When my husband and I moved back to our rural hometown in southwest Virginia after college, I found that most of my childhood friends hadn’t returned. I had left my college friends behind in North Carolina, and although I had dozens of family members a few minutes’ drive away now, I was terribly lonely.
After a year or so, I decided I would do something about my friendship situation. I had always been handed my friends because of proximity in school and it was time to be an adult and find my own friends out in the world.
I texted, messaged, and called everyone I knew within 15 years of my own age to meet at a coffee shop for a book study. The first night at least 20 people showed up, all desiring community and feeling its absence. Soon, the book study was pushed aside as the excuse it was, and the group began to meet monthly for tacos and margaritas.
People floated in and out of the group over the course of the next three years, but a core group was established.
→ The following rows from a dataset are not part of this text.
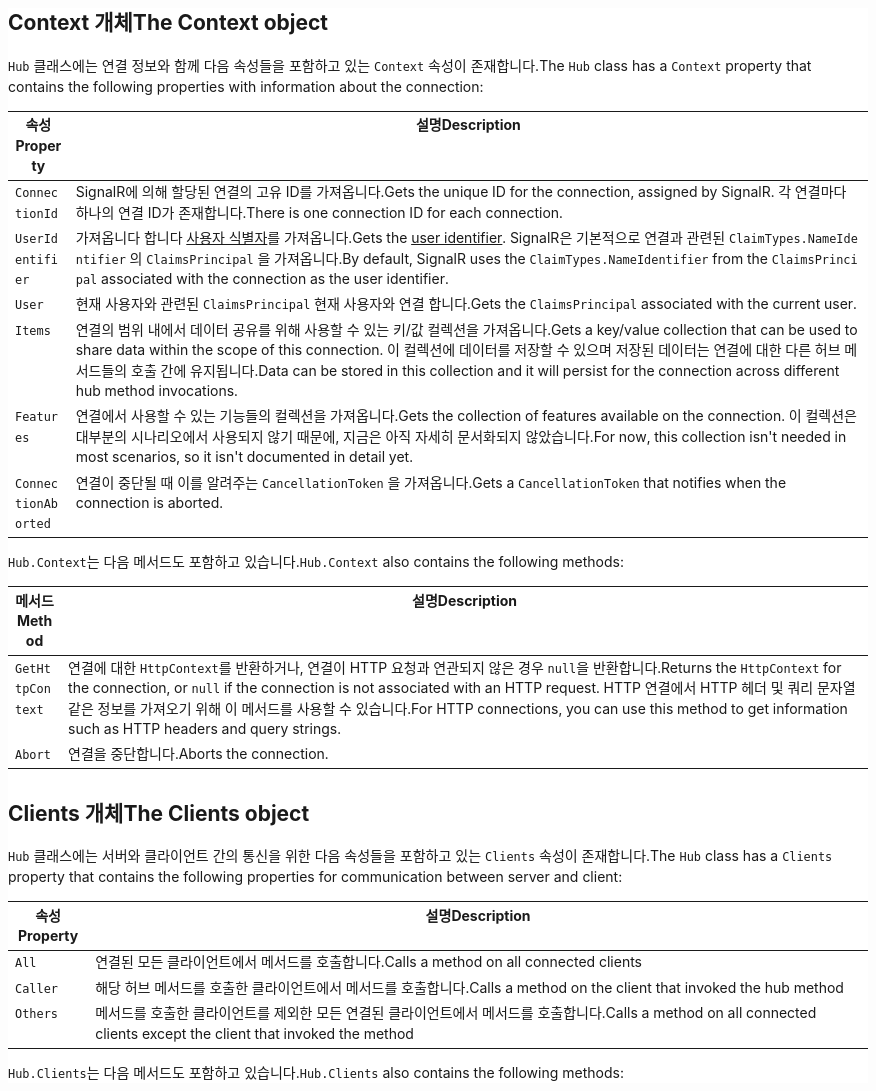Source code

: ## <a name="the-context-object"></a><span data-ttu-id="82851-124">Context 개체</span><span class="sxs-lookup"><span data-stu-id="82851-124">The Context object</span></span>

<span data-ttu-id="82851-125">`Hub` 클래스에는 연결 정보와 함께 다음 속성들을 포함하고 있는 `Context` 속성이 존재합니다.</span><span class="sxs-lookup"><span data-stu-id="82851-125">The `Hub` class has a `Context` property that contains the following properties with information about the connection:</span></span>

| <span data-ttu-id="82851-126">속성</span><span class="sxs-lookup"><span data-stu-id="82851-126">Property</span></span> | <span data-ttu-id="82851-127">설명</span><span class="sxs-lookup"><span data-stu-id="82851-127">Description</span></span> |
| ------ | ----------- |
| `ConnectionId` | <span data-ttu-id="82851-128">SignalR에 의해 할당된 연결의 고유 ID를 가져옵니다.</span><span class="sxs-lookup"><span data-stu-id="82851-128">Gets the unique ID for the connection, assigned by SignalR.</span></span> <span data-ttu-id="82851-129">각 연결마다 하나의 연결 ID가 존재합니다.</span><span class="sxs-lookup"><span data-stu-id="82851-129">There is one connection ID for each connection.</span></span>|
| `UserIdentifier` | <span data-ttu-id="82851-130">가져옵니다 합니다 [사용자 식별자](xref:signalr/groups)를 가져옵니다.</span><span class="sxs-lookup"><span data-stu-id="82851-130">Gets the [user identifier](xref:signalr/groups).</span></span> <span data-ttu-id="82851-131">SignalR은 기본적으로 연결과 관련된 `ClaimTypes.NameIdentifier` 의 `ClaimsPrincipal` 을 가져옵니다.</span><span class="sxs-lookup"><span data-stu-id="82851-131">By default, SignalR uses the `ClaimTypes.NameIdentifier` from the `ClaimsPrincipal` associated with the connection as the user identifier.</span></span> |
| `User` | <span data-ttu-id="82851-132">현재 사용자와 관련된 `ClaimsPrincipal` 현재 사용자와 연결 합니다.</span><span class="sxs-lookup"><span data-stu-id="82851-132">Gets the `ClaimsPrincipal` associated with the current user.</span></span> |
| `Items` | <span data-ttu-id="82851-133">연결의 범위 내에서 데이터 공유를 위해 사용할 수 있는 키/값 컬렉션을 가져옵니다.</span><span class="sxs-lookup"><span data-stu-id="82851-133">Gets a key/value collection that can be used to share data within the scope of this connection.</span></span> <span data-ttu-id="82851-134">이 컬렉션에 데이터를 저장할 수 있으며 저장된 데이터는 연결에 대한 다른 허브 메서드들의 호출 간에 유지됩니다.</span><span class="sxs-lookup"><span data-stu-id="82851-134">Data can be stored in this collection and it will persist for the connection across different hub method invocations.</span></span> |
| `Features` | <span data-ttu-id="82851-135">연결에서 사용할 수 있는 기능들의 컬렉션을 가져옵니다.</span><span class="sxs-lookup"><span data-stu-id="82851-135">Gets the collection of features available on the connection.</span></span> <span data-ttu-id="82851-136">이 컬렉션은 대부분의 시나리오에서 사용되지 않기 때문에, 지금은 아직 자세히 문서화되지 않았습니다.</span><span class="sxs-lookup"><span data-stu-id="82851-136">For now, this collection isn't needed in most scenarios, so it isn't documented in detail yet.</span></span> |
| `ConnectionAborted` | <span data-ttu-id="82851-137">연결이 중단될 때 이를 알려주는 `CancellationToken` 을 가져옵니다.</span><span class="sxs-lookup"><span data-stu-id="82851-137">Gets a `CancellationToken` that notifies when the connection is aborted.</span></span> |

<span data-ttu-id="82851-138">`Hub.Context`는 다음 메서드도 포함하고 있습니다.</span><span class="sxs-lookup"><span data-stu-id="82851-138">`Hub.Context` also contains the following methods:</span></span>

| <span data-ttu-id="82851-139">메서드</span><span class="sxs-lookup"><span data-stu-id="82851-139">Method</span></span> | <span data-ttu-id="82851-140">설명</span><span class="sxs-lookup"><span data-stu-id="82851-140">Description</span></span> |
| ------ | ----------- |
| `GetHttpContext` | <span data-ttu-id="82851-141">연결에 대한 `HttpContext`를 반환하거나, 연결이 HTTP 요청과 연관되지 않은 경우 `null`을 반환합니다.</span><span class="sxs-lookup"><span data-stu-id="82851-141">Returns the `HttpContext` for the connection, or `null` if the connection is not associated with an HTTP request.</span></span> <span data-ttu-id="82851-142">HTTP 연결에서 HTTP 헤더 및 쿼리 문자열 같은 정보를 가져오기 위해 이 메서드를 사용할 수 있습니다.</span><span class="sxs-lookup"><span data-stu-id="82851-142">For HTTP connections, you can use this method to get information such as HTTP headers and query strings.</span></span> |
| `Abort` | <span data-ttu-id="82851-143">연결을 중단합니다.</span><span class="sxs-lookup"><span data-stu-id="82851-143">Aborts the connection.</span></span> |

## <a name="the-clients-object"></a><span data-ttu-id="82851-144">Clients 개체</span><span class="sxs-lookup"><span data-stu-id="82851-144">The Clients object</span></span>

<span data-ttu-id="82851-145">`Hub` 클래스에는 서버와 클라이언트 간의 통신을 위한 다음 속성들을 포함하고 있는 `Clients` 속성이 존재합니다.</span><span class="sxs-lookup"><span data-stu-id="82851-145">The `Hub` class has a `Clients` property that contains the following properties for communication between server and client:</span></span>

| <span data-ttu-id="82851-146">속성</span><span class="sxs-lookup"><span data-stu-id="82851-146">Property</span></span> | <span data-ttu-id="82851-147">설명</span><span class="sxs-lookup"><span data-stu-id="82851-147">Description</span></span> |
| ------ | ----------- |
| `All` | <span data-ttu-id="82851-148">연결된 모든 클라이언트에서 메서드를 호출합니다.</span><span class="sxs-lookup"><span data-stu-id="82851-148">Calls a method on all connected clients</span></span> |
| `Caller` | <span data-ttu-id="82851-149">해당 허브 메서드를 호출한 클라이언트에서 메서드를 호출합니다.</span><span class="sxs-lookup"><span data-stu-id="82851-149">Calls a method on the client that invoked the hub method</span></span> |
| `Others` | <span data-ttu-id="82851-150">메서드를 호출한 클라이언트를 제외한 모든 연결된 클라이언트에서 메서드를 호출합니다.</span><span class="sxs-lookup"><span data-stu-id="82851-150">Calls a method on all connected clients except the client that invoked the method</span></span> |

<span data-ttu-id="82851-151">`Hub.Clients`는 다음 메서드도 포함하고 있습니다.</span><span class="sxs-lookup"><span data-stu-id="82851-151">`Hub.Clients` also contains the following methods:</span></span>
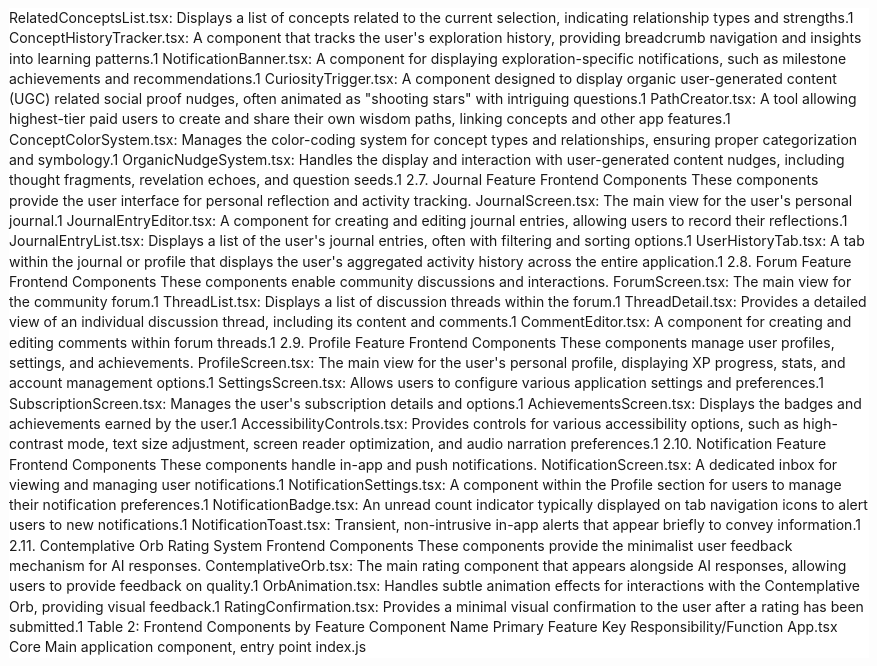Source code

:    RelatedConceptsList.tsx: Displays a list of concepts related to the current selection, indicating relationship types and strengths.1
   ConceptHistoryTracker.tsx: A component that tracks the user's exploration history, providing breadcrumb navigation and insights into learning patterns.1
   NotificationBanner.tsx: A component for displaying exploration-specific notifications, such as milestone achievements and recommendations.1
   CuriosityTrigger.tsx: A component designed to display organic user-generated content (UGC) related social proof nudges, often animated as "shooting stars" with intriguing questions.1
   PathCreator.tsx: A tool allowing highest-tier paid users to create and share their own wisdom paths, linking concepts and other app features.1
   ConceptColorSystem.tsx: Manages the color-coding system for concept types and relationships, ensuring proper categorization and symbology.1
   OrganicNudgeSystem.tsx: Handles the display and interaction with user-generated content nudges, including thought fragments, revelation echoes, and question seeds.1
   2.7. Journal Feature Frontend Components
   These components provide the user interface for personal reflection and activity tracking.
   JournalScreen.tsx: The main view for the user's personal journal.1
   JournalEntryEditor.tsx: A component for creating and editing journal entries, allowing users to record their reflections.1
   JournalEntryList.tsx: Displays a list of the user's journal entries, often with filtering and sorting options.1
   UserHistoryTab.tsx: A tab within the journal or profile that displays the user's aggregated activity history across the entire application.1
   2.8. Forum Feature Frontend Components
   These components enable community discussions and interactions.
   ForumScreen.tsx: The main view for the community forum.1
   ThreadList.tsx: Displays a list of discussion threads within the forum.1
   ThreadDetail.tsx: Provides a detailed view of an individual discussion thread, including its content and comments.1
   CommentEditor.tsx: A component for creating and editing comments within forum threads.1
   2.9. Profile Feature Frontend Components
   These components manage user profiles, settings, and achievements.
   ProfileScreen.tsx: The main view for the user's personal profile, displaying XP progress, stats, and account management options.1
   SettingsScreen.tsx: Allows users to configure various application settings and preferences.1
   SubscriptionScreen.tsx: Manages the user's subscription details and options.1
   AchievementsScreen.tsx: Displays the badges and achievements earned by the user.1
   AccessibilityControls.tsx: Provides controls for various accessibility options, such as high-contrast mode, text size adjustment, screen reader optimization, and audio narration preferences.1
   2.10. Notification Feature Frontend Components
   These components handle in-app and push notifications.
   NotificationScreen.tsx: A dedicated inbox for viewing and managing user notifications.1
   NotificationSettings.tsx: A component within the Profile section for users to manage their notification preferences.1
   NotificationBadge.tsx: An unread count indicator typically displayed on tab navigation icons to alert users to new notifications.1
   NotificationToast.tsx: Transient, non-intrusive in-app alerts that appear briefly to convey information.1
   2.11. Contemplative Orb Rating System Frontend Components
   These components provide the minimalist user feedback mechanism for AI responses.
   ContemplativeOrb.tsx: The main rating component that appears alongside AI responses, allowing users to provide feedback on quality.1
   OrbAnimation.tsx: Handles subtle animation effects for interactions with the Contemplative Orb, providing visual feedback.1
   RatingConfirmation.tsx: Provides a minimal visual confirmation to the user after a rating has been submitted.1
   Table 2: Frontend Components by Feature
   Component Name
   Primary Feature
   Key Responsibility/Function
   App.tsx
   Core
   Main application component, entry point
   index.js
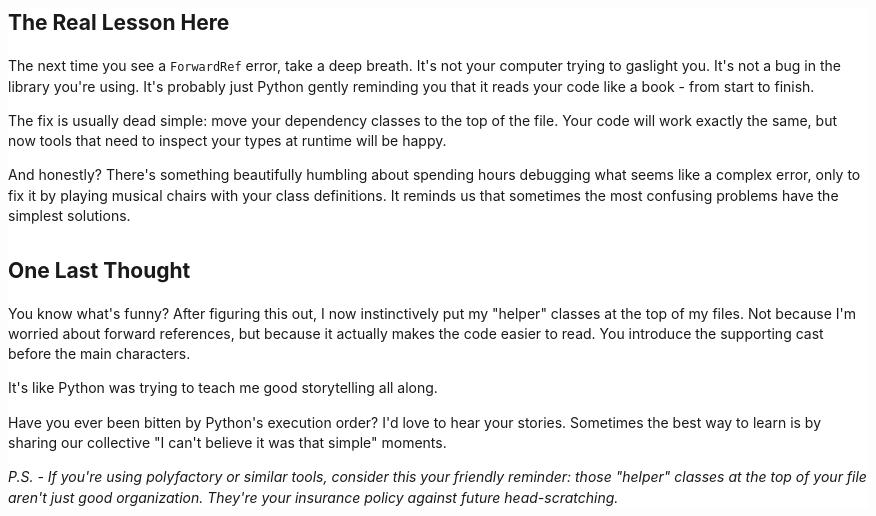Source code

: ## The Real Lesson Here

The next time you see a `ForwardRef` error, take a deep breath. It's not your computer trying to gaslight you. It's not a bug in the library you're using. It's probably just Python gently reminding you that it reads your code like a book - from start to finish.

The fix is usually dead simple: move your dependency classes to the top of the file. Your code will work exactly the same, but now tools that need to inspect your types at runtime will be happy.

And honestly? There's something beautifully humbling about spending hours debugging what seems like a complex error, only to fix it by playing musical chairs with your class definitions. It reminds us that sometimes the most confusing problems have the simplest solutions.

## One Last Thought

You know what's funny? After figuring this out, I now instinctively put my "helper" classes at the top of my files. Not because I'm worried about forward references, but because it actually makes the code easier to read. You introduce the supporting cast before the main characters.

It's like Python was trying to teach me good storytelling all along.

Have you ever been bitten by Python's execution order? I'd love to hear your stories. Sometimes the best way to learn is by sharing our collective "I can't believe it was that simple" moments.

*P.S. - If you're using polyfactory or similar tools, consider this your friendly reminder: those "helper" classes at the top of your file aren't just good organization. They're your insurance policy against future head-scratching.*
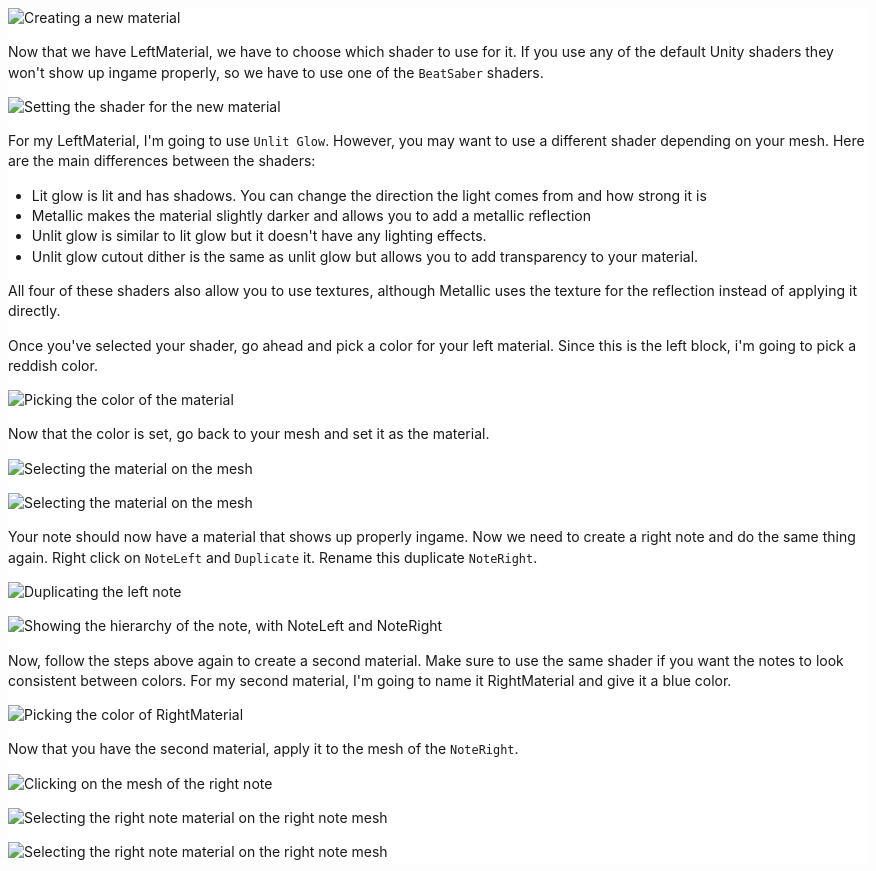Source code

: ![Creating a new material](~@images/models/notes/17.png)

Now that we have LeftMaterial, we have to choose which shader to use for it. If you use any of the default Unity shaders they won't show up ingame properly, so we have to use one of the `BeatSaber` shaders.

![Setting the shader for the new material](~@images/models/notes/18.png)

For my LeftMaterial, I'm going to use `Unlit Glow`. However, you may want to use a different shader depending on your mesh. Here are the main differences between the shaders:

* Lit glow is lit and has shadows. You can change the direction the light comes from and how strong it is
* Metallic makes the material slightly darker and allows you to add a metallic reflection
* Unlit glow is similar to lit glow but it doesn't have any lighting effects.
* Unlit glow cutout dither is the same as unlit glow but allows you to add transparency to your material.

All four of these shaders also allow you to use textures, although Metallic uses the texture for the reflection instead of applying it directly.

Once you've selected your shader, go ahead and pick a color for your left material. Since this is the left block, i'm going to pick a reddish color.

![Picking the color of the material](~@images/models/notes/19.png)

Now that the color is set, go back to your mesh and set it as the material.

![Selecting the material on the mesh](~@images/models/notes/20.png)

![Selecting the material on the mesh](~@images/models/notes/21.png)

Your note should now have a material that shows up properly ingame. Now we need to create a right note and do the same thing again. Right click on `NoteLeft` and `Duplicate` it. Rename this duplicate `NoteRight`.

![Duplicating the left note](~@images/models/notes/67.png)

![Showing the hierarchy of the note, with NoteLeft and NoteRight](~@images/models/notes/68.png)

Now, follow the steps above again to create a second material. Make sure to use the same shader if you want the notes to look consistent between colors. For my second material, I'm going to name it RightMaterial and give it a blue color.

![Picking the color of RightMaterial](~@images/models/notes/25.png)

Now that you have the second material, apply it to the mesh of the `NoteRight`.

![Clicking on the mesh of the right note](~@images/models/notes/69.png)

![Selecting the right note material on the right note mesh](~@images/models/notes/27.png)

![Selecting the right note material on the right note mesh](~@images/models/notes/28.png)
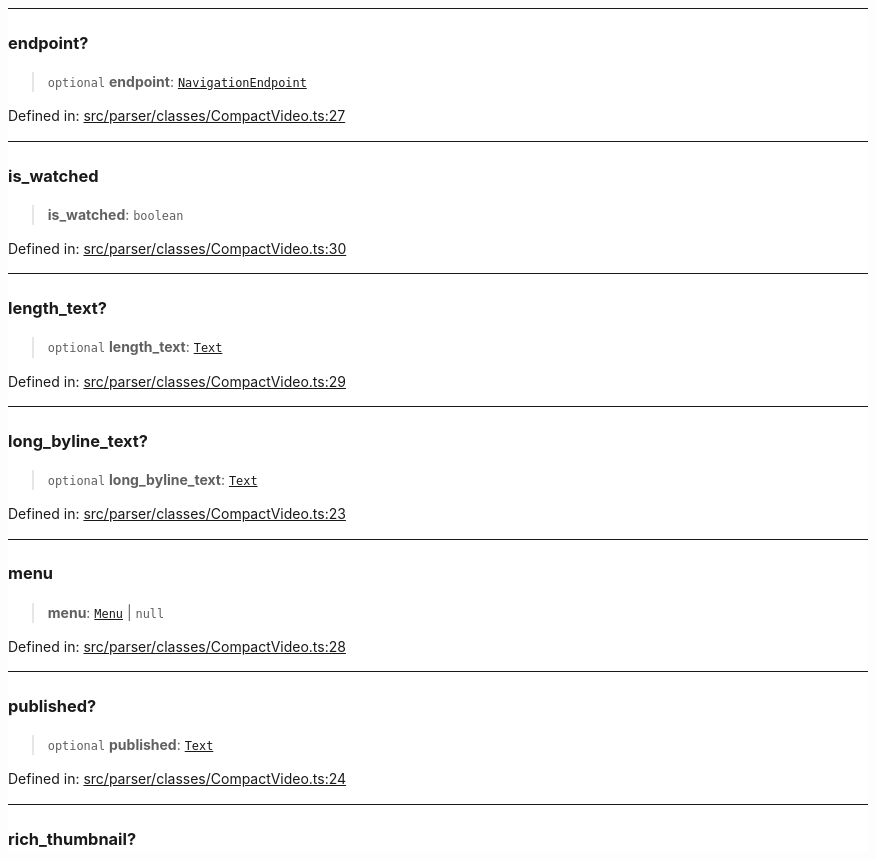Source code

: ***

### endpoint?

> `optional` **endpoint**: [`NavigationEndpoint`](NavigationEndpoint.md)

Defined in: [src/parser/classes/CompactVideo.ts:27](https://github.com/LuanRT/YouTube.js/blob/0733f60b57877f6b8b87dfd5cc6195b5085f5c09/src/parser/classes/CompactVideo.ts#L27)

***

### is\_watched

> **is\_watched**: `boolean`

Defined in: [src/parser/classes/CompactVideo.ts:30](https://github.com/LuanRT/YouTube.js/blob/0733f60b57877f6b8b87dfd5cc6195b5085f5c09/src/parser/classes/CompactVideo.ts#L30)

***

### length\_text?

> `optional` **length\_text**: [`Text`](../../Misc/classes/Text.md)

Defined in: [src/parser/classes/CompactVideo.ts:29](https://github.com/LuanRT/YouTube.js/blob/0733f60b57877f6b8b87dfd5cc6195b5085f5c09/src/parser/classes/CompactVideo.ts#L29)

***

### long\_byline\_text?

> `optional` **long\_byline\_text**: [`Text`](../../Misc/classes/Text.md)

Defined in: [src/parser/classes/CompactVideo.ts:23](https://github.com/LuanRT/YouTube.js/blob/0733f60b57877f6b8b87dfd5cc6195b5085f5c09/src/parser/classes/CompactVideo.ts#L23)

***

### menu

> **menu**: [`Menu`](Menu.md) \| `null`

Defined in: [src/parser/classes/CompactVideo.ts:28](https://github.com/LuanRT/YouTube.js/blob/0733f60b57877f6b8b87dfd5cc6195b5085f5c09/src/parser/classes/CompactVideo.ts#L28)

***

### published?

> `optional` **published**: [`Text`](../../Misc/classes/Text.md)

Defined in: [src/parser/classes/CompactVideo.ts:24](https://github.com/LuanRT/YouTube.js/blob/0733f60b57877f6b8b87dfd5cc6195b5085f5c09/src/parser/classes/CompactVideo.ts#L24)

***

### rich\_thumbnail?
These people are the people who threw a birthday party for our son and gave us a card with money in it to pay his medical bills that we had piling up. These are the people we go on vacation with, who will be future children’s godparents. These are the people we mourned for when one of the couples moved away.
C.S. Lewis says friendship is “made light of in modern times.” We think family is primary and friendship is secondary, but in my experience, friends are more like family than some family. These are the people we choose to do life with, the people who love us and whom we love even though we don’t have to.
Maybe if we all adjusted our view of friendship just a degree toward the importance we place on family, it would change the way we approach it. We would pursue it with the vigor of dating and cherish it with the sentimentality of family. We wouldn’t just hope we stumble into friendships like we are birthed into a family. We would see the gift of friendships as gratuitous, but therefore even more valuable. We would see that good friendships are worth stepping out of our comfort zones to pursue and worth the trouble to preserve.
Friendship can happen by chance, but I won’t leave my happiness to chance. I hope you won’t either.